すると直後、クラウドを追うように闘技場に入ってきた影が一つ。

関西弁…。
クラウドはその声に振り返り、あたしも一緒にその声の方を見る。

というか、予感してた。
で、当たった。





「あっ!」





そこにいたのは大きなデブモーグリの人形。
そしてその上にちょこんと跨る王冠を被った黒猫。

それを見た瞬間、あたしはパッと目を見開いた。

ケット・シー!

その姿を見た時、あたしは純粋に嬉しさを感じた。
でも今はそれどころじゃないからね。

だからすぐに目の前の現実へと視線を戻した。





「これ…セフィロスがやったのか!…いや、これは…違う…。銃で撃たれている……セフィロスは銃など使わない」





クラウドは辺りに倒れる人たちの状態を確かめた。
神羅ビルと運搬船の件があるからセフィロスの名前が真っ先に出てきたんだろうけど、傷が刀によるものでなく銃によるものであったことからすぐにその線は消えた。

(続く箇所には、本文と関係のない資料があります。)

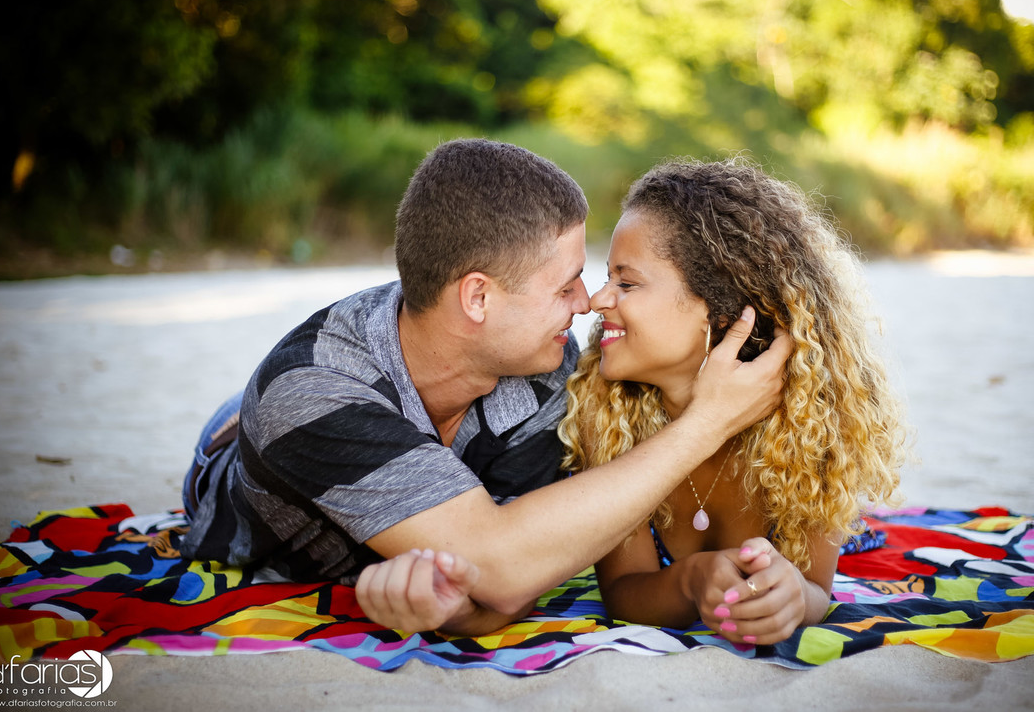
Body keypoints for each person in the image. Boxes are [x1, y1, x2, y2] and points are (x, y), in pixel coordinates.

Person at [178, 139, 792, 636]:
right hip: (245, 449)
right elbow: (499, 562)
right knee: (266, 414)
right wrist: (708, 421)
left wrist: (458, 611)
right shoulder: (312, 393)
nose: (585, 305)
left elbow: (510, 580)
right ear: (478, 296)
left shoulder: (541, 369)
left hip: (412, 440)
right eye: (566, 285)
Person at [556, 158, 907, 646]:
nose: (597, 301)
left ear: (721, 313)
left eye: (626, 282)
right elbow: (622, 591)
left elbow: (816, 591)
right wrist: (692, 580)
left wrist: (794, 599)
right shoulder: (605, 405)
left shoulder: (809, 419)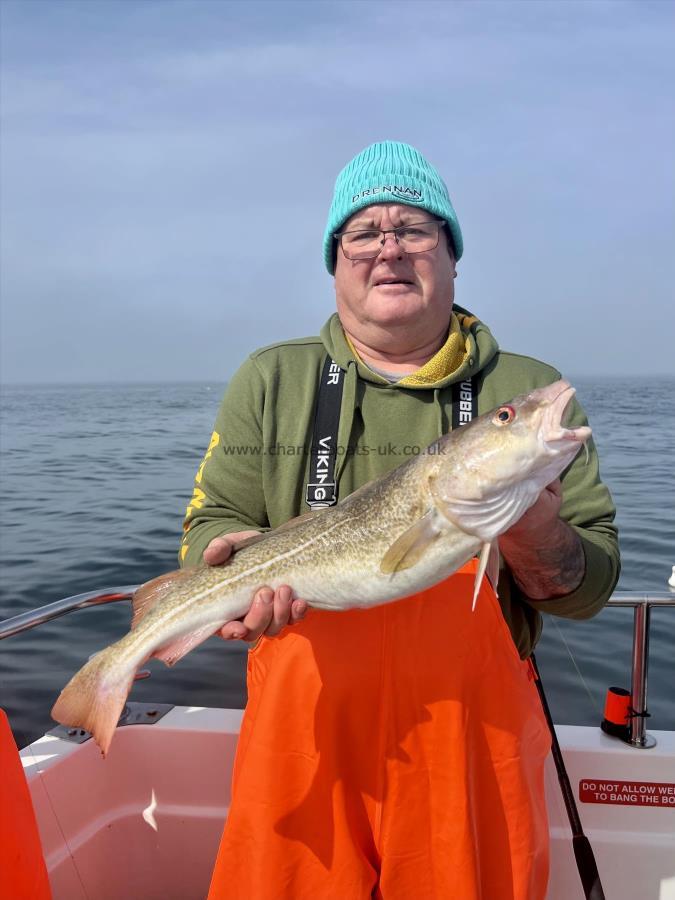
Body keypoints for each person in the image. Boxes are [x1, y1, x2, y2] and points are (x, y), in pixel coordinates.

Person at [180, 141, 620, 900]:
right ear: (336, 259)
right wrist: (221, 562)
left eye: (415, 229)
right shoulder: (269, 377)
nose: (389, 249)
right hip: (304, 726)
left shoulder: (526, 390)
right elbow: (213, 519)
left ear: (452, 255)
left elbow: (586, 589)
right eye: (364, 232)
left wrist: (529, 528)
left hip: (468, 738)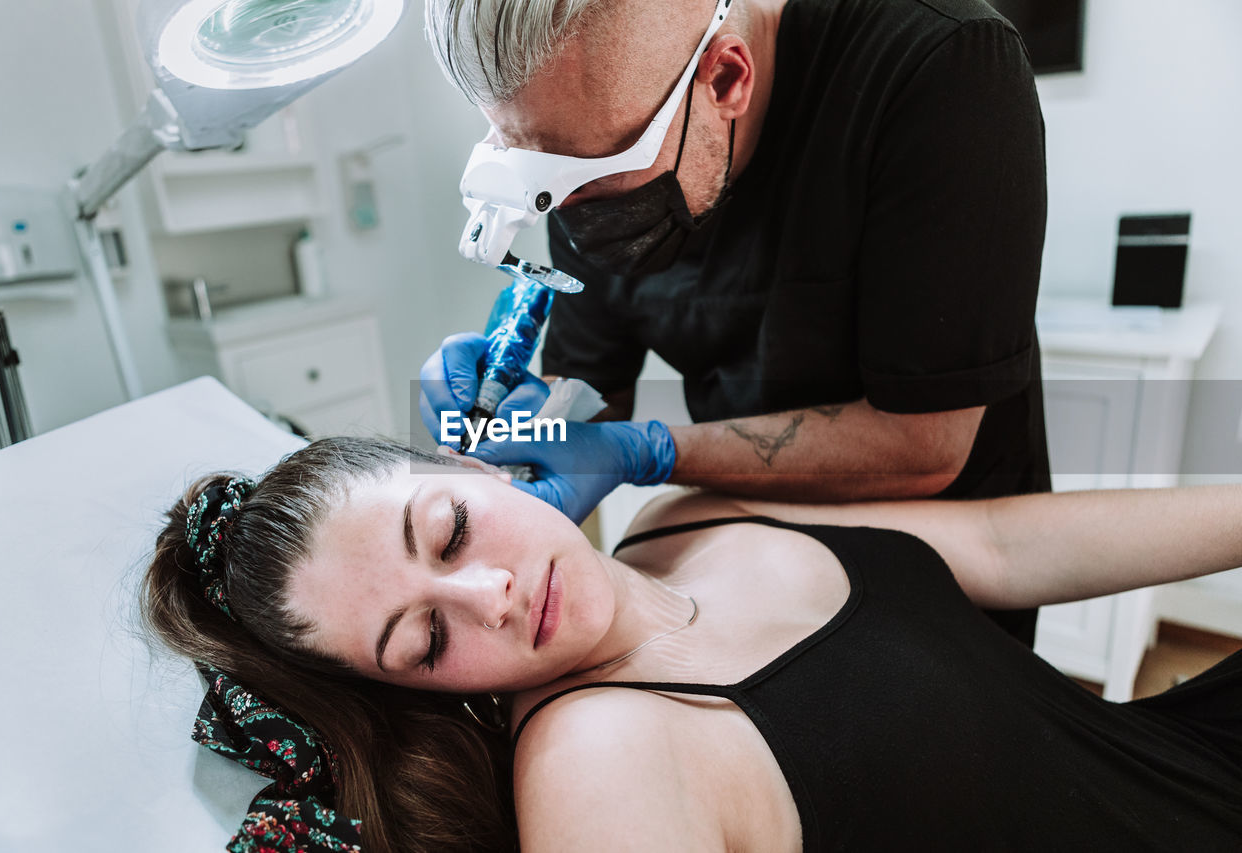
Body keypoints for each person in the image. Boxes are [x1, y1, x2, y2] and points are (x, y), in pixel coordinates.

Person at [145, 436, 1242, 852]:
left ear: (473, 465)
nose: (490, 593)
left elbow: (999, 545)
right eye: (425, 638)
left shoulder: (679, 518)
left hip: (1174, 761)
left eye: (451, 529)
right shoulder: (596, 768)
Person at [418, 0, 1051, 645]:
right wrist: (528, 427)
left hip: (952, 565)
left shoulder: (941, 63)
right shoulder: (586, 132)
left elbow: (926, 448)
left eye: (590, 177)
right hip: (760, 565)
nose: (575, 217)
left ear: (725, 80)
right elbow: (590, 393)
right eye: (539, 170)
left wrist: (647, 452)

するとその時、先ほどあたしがケアルを掛けた女の人が再び呻き声を漏らした。





「う、うう…」

「おい、何があったんだ!」





女の人にかすかに意識があることに気が付いたクラウドは今の状況を尋ねた。
息苦しそう。彼女はクラウドの問いかけに必死にの声で答えた。





「ウ…ウ…片腕が銃の男……」

「!」





か細いながらも聞こえた言葉。
片腕が銃の男。

それを聞いた瞬間、クラウドは目を見開いた。

恐らく彼の頭にはひとり、浮かんだ人物がいたはずだから。





「そこまでだ!おとなしくしろ!!」





そんな時、入り口の方でどう怒声が聞こえた。

振り返ればそこにいたのは海パンの男。
…ってそれだけ言うとおかしいな!?いや事実だけど。ていうか実際おかしいけど!!

でもあたしは知っている。
この人はこのゴールドソーサーにおいて一番偉い人だ。

その名は確か、園長ディオ。





「お前らがやったのか!?」

「ち、ちがう、俺たちじゃない!」





その場にいたあたしたちにディオは疑いの眼を向けてきた。
クラウドは咄嗟に否定したけど、でも今の状況だとそれを証明する材料があまりにない。





「はよ逃げな、やばいで!」

「お、おい!」




その状況下で一番に部屋の奥に逃げた出したのはケット・シーだった。
うーん、正直この状況で逃げるのが一番怪しいと思うんだけどね。

でもあたしはそれを言わない。

だってこれはゲームの通りの展開だから。
まあ実際、言ったところで聞く耳持って無さそうだよね。





「っ…ナマエ!」

「わっ」





その時クラウドに腕を掴まれた。
彼はあたしを引き、先に逃げたケット・シーを追うように部屋の奥へと走り出す。

そこはこのバトルスクェアの要、実際にバトルが行われる闘技場の中だ。

でもその先は行き止まり。
ディオは部下を引き連れ捕獲用のマシーンをも使いあたしたちを追いこむ。





「ここまでだな」

「待て、話を…」

「クラウドさん……」

「……。」





闘技場の中からもマシーンが出てきて、あたしたちはあっという間に囲まれた。

知ってる展開。だから焦りみたいなのは無かった。
少なくとも、あたし自身は。いやクラウドとかは結構焦ってたと思うし。





「ナマエ…!」

「大丈夫」

「…!」





あたしはそんなに抵抗しなかった。
意味が無いのを知っていたから。

まあ機械に拘束っておっかないなあくらいは思ったけど。

マシーンに拘束されたあたしたちはそのまま巨大な穴の開いた部屋へと連行された。
その穴の先にあるのは、砂漠の監獄コレルプリズン。

あたしはクラウドより先にその穴に落とされた。

クラウドはあたしを心配そうに見てたけど、あたしはそんな彼に笑みを見せておいた。
そしてそれを最後に、マシーンもろとも穴の中にダイブ。

ひゅー…と落ちていく感覚は、結構スリルがあったかも。

でもその間、あたしは思い出していた。





《ち、ちが…》





逃げる直前、受付の女の人のか細い声が聞こえた。
それは園長が「捕えろ!」と叫んだ直後に聞こえた声。

犯人じゃない。
そう否定してくれようとした声だった。